Customer Experience: The Role of Company Culture (Pt. 2)
Note: This article is part two of the series. The first article is “Customer Experience: Every Employee, Every Interaction, Every Day” and the third article is “Customer Experience: Coming Full Circle.”
Shaping the customer experience is a systemic undertaking that’s not unlike sustaining an ecosystem, in which various elements must work together to reach a healthy balance. In creating positive customer experiences, an organization’s components—its employees from various functions and geographies—have to work together to meet the customers’ needs to achieve symbiosis, one might say.
The First Step in Customer Experience Management
Keeping customer relationships healthy is a day-to-day effort that requires cooperation across the entire organization. Getting employees to “achieve symbiosis” and create positive customer experiences is the result of a healthy company culture that is externally focused on markets and customers, rather than internally oriented. Don’t underestimate the impact of this type of culture, because along with workforce unity, a strong foundation rooted around common goals, a non-political environment with shared values, and a commitment to working together, it can drive top- and bottom-line success fueled by satisfied customers.
It’s no wonder that creating a company culture that prioritizes positive customer experiences is a business leader’s first call to action in their effort to start strategically managing their customers’ experiences. We examined the importance of taking a strategic approach in Pt. 1 of this series, Shaping the Customer Experience: Every Employee, Every Interaction, Every Day. Now, let’s examine what it takes to make this a reality.
Understand the Culture/Customer Connection
We shared a story in Pt. 1 about a manufacturer of telecommunications equipment whose long-term relationship with a customer went sour after an unfortunate in-person “meeting-of-the-minds” to discuss future work. In short, the supplier’s engineers made it clear that they weren’t happy with a change in direction put forth by the customer’s engineers, which ultimately resulted in the customer finding a new supplier who was willing to proactively address their needs.
It’s not uncommon for there to be differences in opinion between suppliers and their customers, especially when changes are brought to the table. The key takeaway is to approach such a discussion with a solutions-oriented mindset. In this example, the supplier’s representatives were focused on their own expectations and preferences with respect to carrying out their contracted work. It’s clear there was no prior discussion among the supplier’s leadership team and engineers that they needed in order to create a positive customer experience on that day. If they had come into the meeting with an inherent willingness to turn the challenges posed by change into opportunities to build their capabilities and strengthen the customer relationship, the outcome would have been very different.
Here’s the culture connection: a customer experience is actively managed when employees demonstrate a prevailing, and positive, outlook on what it means to grow business and serve customers.

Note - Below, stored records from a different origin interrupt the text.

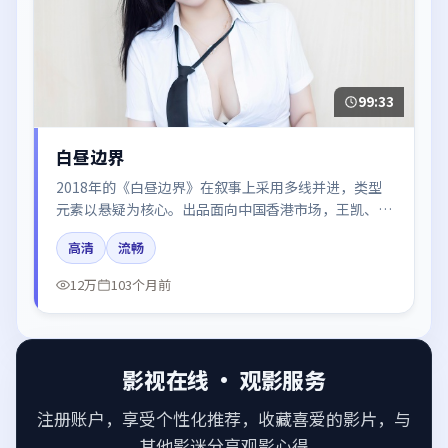
99:33
白昼边界
2018年的《白昼边界》在叙事上采用多线并进，类型
元素以悬疑为核心。出品面向中国香港市场，王凯、赵
丽颖、周冬雨所饰角色推动关键反转，结尾留白引发讨
高清
流畅
论。
12万
103个月前
影视在线 · 观影服务
注册账户，享受个性化推荐，收藏喜爱的影片，与
其他影迷分享观影心得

And here’s the payoff: when the underlying culture is open-minded, attentive to the customers’ needs, and promoting of a can-do attitude, customers receive the type of service that keeps them coming back for more.
Work Toward a Customer-Centric Culture
Most companies have experienced cultural change at some point, while implementing quality programs that promote safety in the workplace or motivating employees to embrace process improvements. The process of creating a customer-centric culture is essentially the same. Simply stating that “positive customer experiences are an important focus” is not enough and it certainly won’t result in happy customers or business success every company wants to, well, cultivate. It requires collaboration on the part of decision-makers and key influencers, as well as education, communication, and ongoing reinforcement.

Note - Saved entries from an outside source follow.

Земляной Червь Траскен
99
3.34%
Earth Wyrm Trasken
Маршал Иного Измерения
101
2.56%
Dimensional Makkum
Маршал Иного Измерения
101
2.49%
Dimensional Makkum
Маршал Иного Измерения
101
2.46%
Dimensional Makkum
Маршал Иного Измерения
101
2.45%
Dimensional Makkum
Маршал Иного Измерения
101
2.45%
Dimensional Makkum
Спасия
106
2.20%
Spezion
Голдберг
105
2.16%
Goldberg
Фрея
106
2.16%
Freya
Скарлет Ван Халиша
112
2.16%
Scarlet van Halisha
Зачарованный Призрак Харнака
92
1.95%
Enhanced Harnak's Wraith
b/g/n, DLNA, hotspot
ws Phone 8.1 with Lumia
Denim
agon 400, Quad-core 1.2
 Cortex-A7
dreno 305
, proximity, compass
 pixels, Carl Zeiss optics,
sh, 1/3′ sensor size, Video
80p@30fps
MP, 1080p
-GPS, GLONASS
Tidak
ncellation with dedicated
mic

Here’s a closer look at these components, along with some tactical advice to reach cultural targets:
Leadership Buy-In
Senior and front-line managers need to understand and commit to the changes being made. They have to believe that the way to ensure positive customer experiences is to create a work environment and culture that supports it. Also, it’s important that they embody the new culture in order to reshape it, through their words and actions, so employees will follow their lead. To move managers in the right direction:
- Include them in planning conversations so they’re part of the solution from the very beginning
- Make sure they see how their functional area(s) influence the customer experience, even if their employees aren’t customer-facing
- Provide them with the resources they need to cascade important cultural- and change-management messages down to their direct reporters
Effective Communication
Promoting cultural awareness among employees will require a communication plan that prioritizes education. In addition to what employees receive from their managers, the communication delivered from the top will help them perceive the changes as companywide, and something that will have a direct impact on their departmental and individual performance. Employees need to understand what a positive customer experience looks like and why it’s important. Below are some ideas:
- Communicate frequently and through various channels—email, in-person meetings, social media, lunch room signage—with respect to how employees prefer to receive information, so messages are reinforced in different ways and at various touch-points
- Share real-life examples of positive (and negative) customer experiences, encouraging them to role play different scenarios
- Reward employees for participating in customer experience-building activities or otherwise demonstrating the values being promoted through the re-tooled culture
Building and maintaining an effective culture that puts the customer experience at its center takes executive support and considerable employee communication and education. It’s the first step to becoming a company that actively manages the customer experience. But there’s still more work to do with respect to planning and institutionalizing the concept within the organization. In the final installment of this series, we will lay out these next steps so employees, at every level, consistently deliver the positive experiences your customers deserve.